A sanção penal é a principal consequência do reconhecimento da prática de um fato típico, ilícito e culpável. Como regra, em sendo punível o crime praticado, surge para o Estado o direito de exercer o poder de punir. O Código Penal prevê sanções penais de diferentes espécies, além de diversas regras para sua aplicação. Sobre o tema, de acordo com as previsões do Código Penal, é correto afirmar que:
- A)a pena restritiva de direitos de prestação de serviços à comunidade, quando descumprida injustificadamente, poderá levar à conversão em pena privativa de liberdade, não sendo deduzido o tempo de pena restritiva de direito cumprido;
Errada, porque a conversão da prestação de serviços à comunidade em pena privativa de liberdade não ocorre sem dedução do tempo já cumprido, conforme a disciplina da execução das penas restritivas de direitos.
- B)a reparação integral do dano em crime de roubo, de maneira espontânea, antes do recebimento da denúncia, poderá funcionar como atenuante da pena, mas não como causa de diminuição do arrependimento posterior;
Certa, porque no roubo não cabe arrependimento posterior do art. 16 do CP, mas a reparação espontânea do dano antes do julgamento pode ser considerada atenuante genérica pelo art. 65, III, b.
- C)a agravante da reincidência nunca poderá ser compensada com atenuante da confissão, já que aquela é preponderante;
Errada, porque a reincidência pode ser compensada com a confissão espontânea em situações admitidas pela jurisprudência, não sendo correto dizer que isso nunca pode acontecer.
- D)o não pagamento da multa aplicada como pena principal importará em conversão em pena privativa de liberdade;
Errada, porque a pena de multa, quando principal, não se converte em pena privativa de liberdade; seu inadimplemento gera cobrança executiva, não prisão.
- E)a embriaguez culposa afasta a culpabilidade, enquanto a preordenada funciona como agravante de pena.
Errada, porque a embriaguez culposa não afasta a culpabilidade, e a embriaguez preordenada não funciona como causa de agravação nesses termos descritos.
Gabarito: B
Quando o Código Penal trata de sanções, o pulo do gato é não misturar instituto com instituto.
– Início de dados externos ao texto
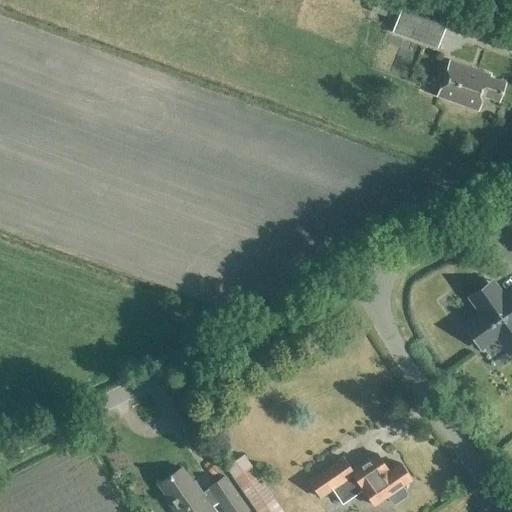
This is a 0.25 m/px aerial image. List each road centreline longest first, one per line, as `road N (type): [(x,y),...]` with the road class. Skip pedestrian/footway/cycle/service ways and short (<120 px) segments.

Nem toda reparação do dano gera arrependimento posterior, e nem toda conduta posterior vira diminuição obrigatória de pena. O art. 16 do CP só admite o arrependimento posterior, com redução de 1/3 a 2/3, nos crimes sem violência ou grave ameaça, desde que haja reparação ou restituição até o recebimento da denúncia ou queixa. Por isso, em crime de roubo, a regra do art. 16 não entra em cena: roubo envolve violência ou grave ameaça. Só que isso não significa que a reparação espontânea do dano fique juridicamente invisível. Ela pode funcionar como atenuante genérica, porque o art. 65, III, b, do CP prevê a atenuação quando o agente, antes do julgamento, repara o dano. Em outras palavras: não reduz pela causa de diminuição do arrependimento posterior, mas pode influenciar a dosimetria como atenuante. Essa foi a sacada da letra B. A banca quis testar se voce sabe separar causa de diminuição específica de atenuante genérica. Parece detalhe, mas em prova de penal detalhe é praticamente esporte radical. Resumo mental rápido: roubo afasta o art. 16; reparação antes do julgamento pode, sim, ajudar na pena como atenuante. O restante das alternativas cai em pegadinhas clássicas sobre conversão de penas, reincidência, multa e embriaguez.